Ia berharap kualitas DTSEN akan semakin baik pada tahun depan. Meski demikian, Purbaya mengakui kesalahan dalam pendataan tetap mungkin terjadi karena data diperoleh melalui proses survei dan pemutakhiran.
“Soal salah satu, dua, kan biasanya selalu ada kalau di survei. Tapi saya harapkan tahun depan lebih rapi,” katanya.
Aturan Pertalite Belum Diterapkan
Mengenai rencana pembatasan pembelian Pertalite bagi masyarakat desil 9 dan 10, Purbaya mengatakan pemerintah masih memantau kondisi ekonomi masyarakat di lapangan.
Pemerintah, kata dia, saat ini masih menyiapkan sistem yang akan digunakan untuk menerapkan kebijakan tersebut. Belum ada kepastian kapan pembatasan itu mulai diberlakukan.
“Nanti kalau sudah siap, ya sudah kita jalankan,” ujar Purbaya.
Desil Bukan Ukuran Pendapatan
BPS menjelaskan bahwa penentuan desil tidak hanya berdasarkan penghasilan seseorang atau satu indikator tertentu. Kepemilikan barang, daya listrik, maupun pekerjaan juga bukan satu-satunya dasar dalam menentukan posisi desil.
Desil merupakan pemeringkatan relatif tingkat kesejahteraan keluarga berdasarkan berbagai karakteristik sosial dan ekonomi. Keluarga kemudian dibagi menjadi 10 kelompok dengan jumlah masing-masing sekitar 10 persen.
Dalam pemeringkatan tersebut, desil 1 menunjukkan kelompok dengan tingkat kesejahteraan relatif paling rendah. Sementara desil 10 merupakan kelompok dengan tingkat kesejahteraan relatif paling tinggi.
Kepala BPS Amalia Adininggar Widyasanti mengatakan angka desil harus dipahami sebagai posisi relatif sebuah keluarga dibandingkan keluarga lainnya.
“Desil menunjukkan posisi relatif suatu keluarga dibandingkan keluarga lainnya berdasarkan berbagai karakteristik sosial ekonomi,” kata Amalia dalam keterangan tertulis, Jumat, 21 Agustus 2026.
Menurut Amalia, desil bukan ukuran absolut kemiskinan dan bukan pula ukuran nominal pendapatan atau kekayaan sebuah keluarga. Karena itu, sebuah keluarga yang berada di desil tertentu tidak otomatis dapat disimpulkan memiliki tingkat pendapatan atau kekayaan tertentu.

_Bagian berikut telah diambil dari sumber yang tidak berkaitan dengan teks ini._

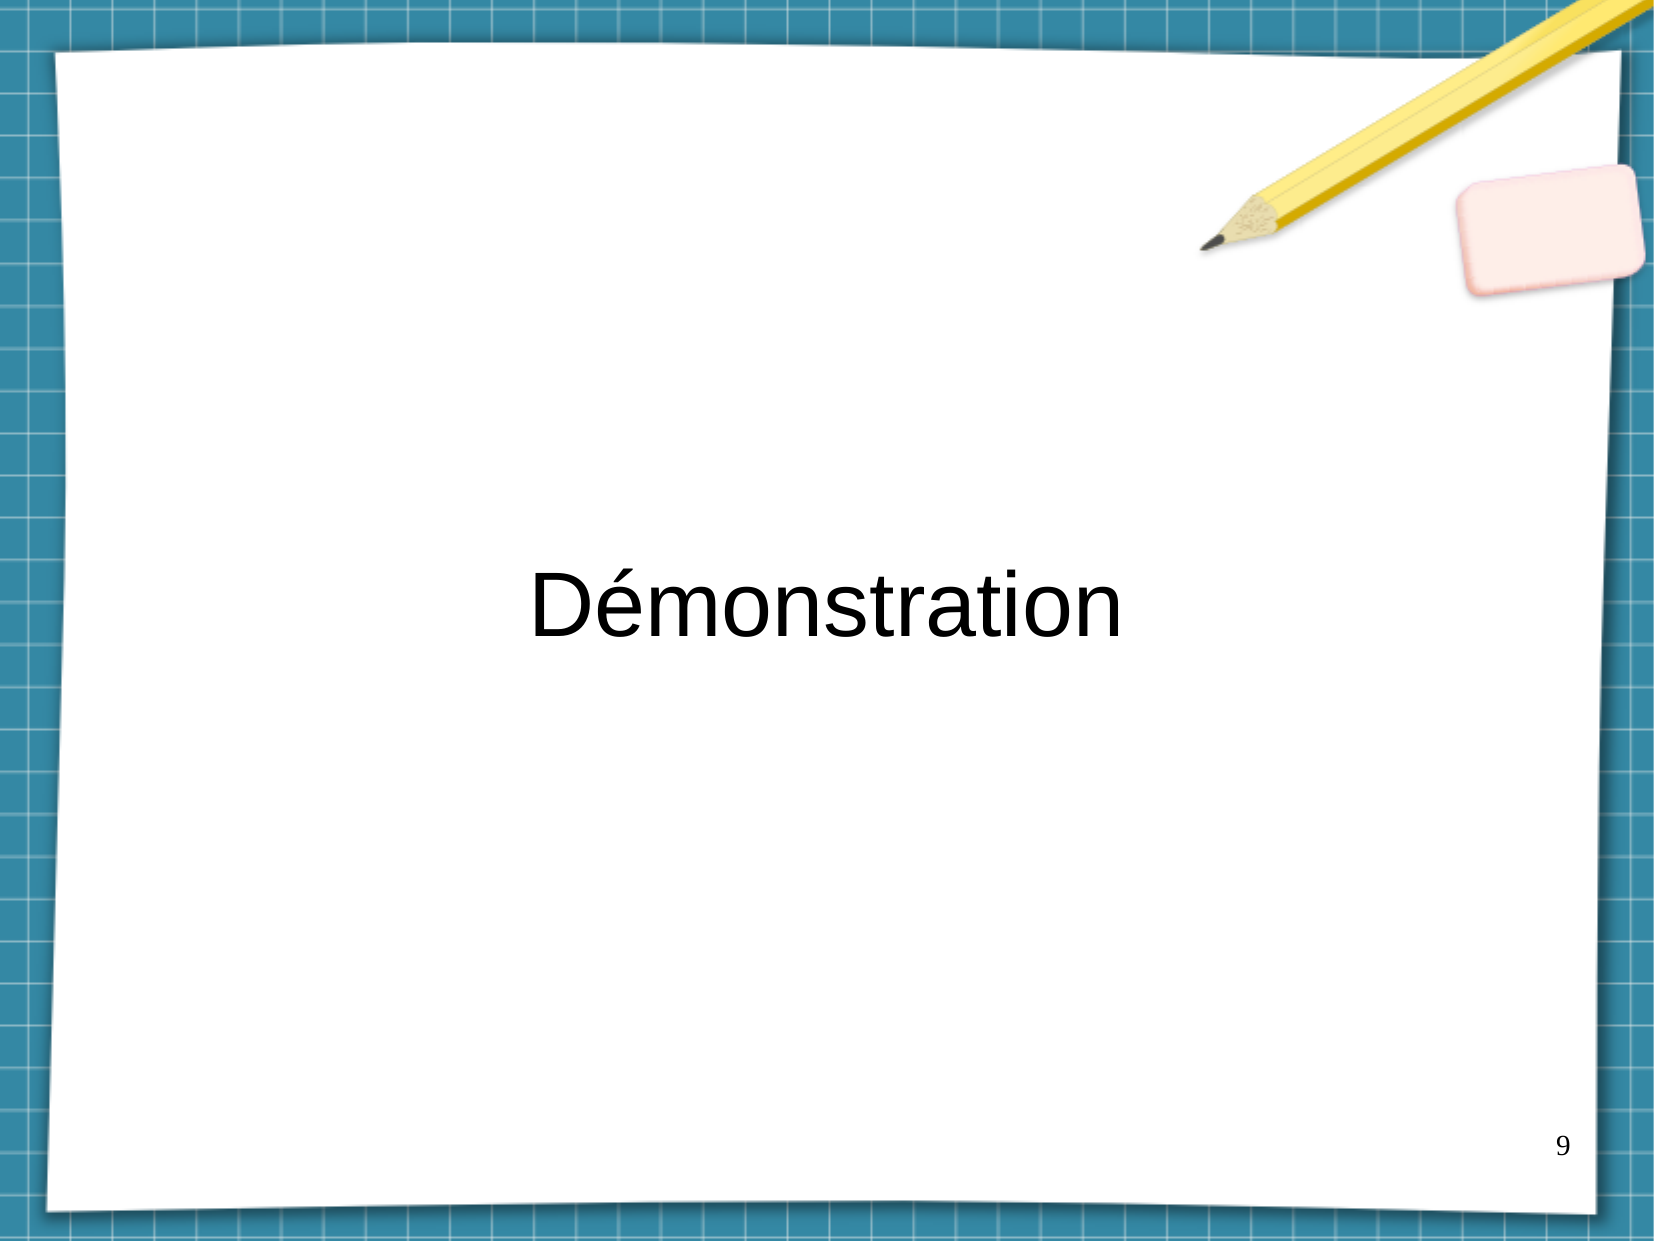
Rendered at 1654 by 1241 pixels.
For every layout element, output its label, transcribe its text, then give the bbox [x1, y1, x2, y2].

picture [0, 0, 1654, 1241]
title Démonstration [82, 501, 1571, 709]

Sebagai contoh, keluarga yang berada di desil 3 berarti masuk kelompok ketiga dari 10 kelompok dalam pemeringkatan kesejahteraan relatif.
Perbaikan DTSEN kini menjadi salah satu pekerjaan penting pemerintah sebelum kebijakan pembatasan Pertalite diterapkan. Akurasi data akan menentukan siapa yang masuk dalam kelompok penerima manfaat dan siapa yang terkena pembatasan subsidi.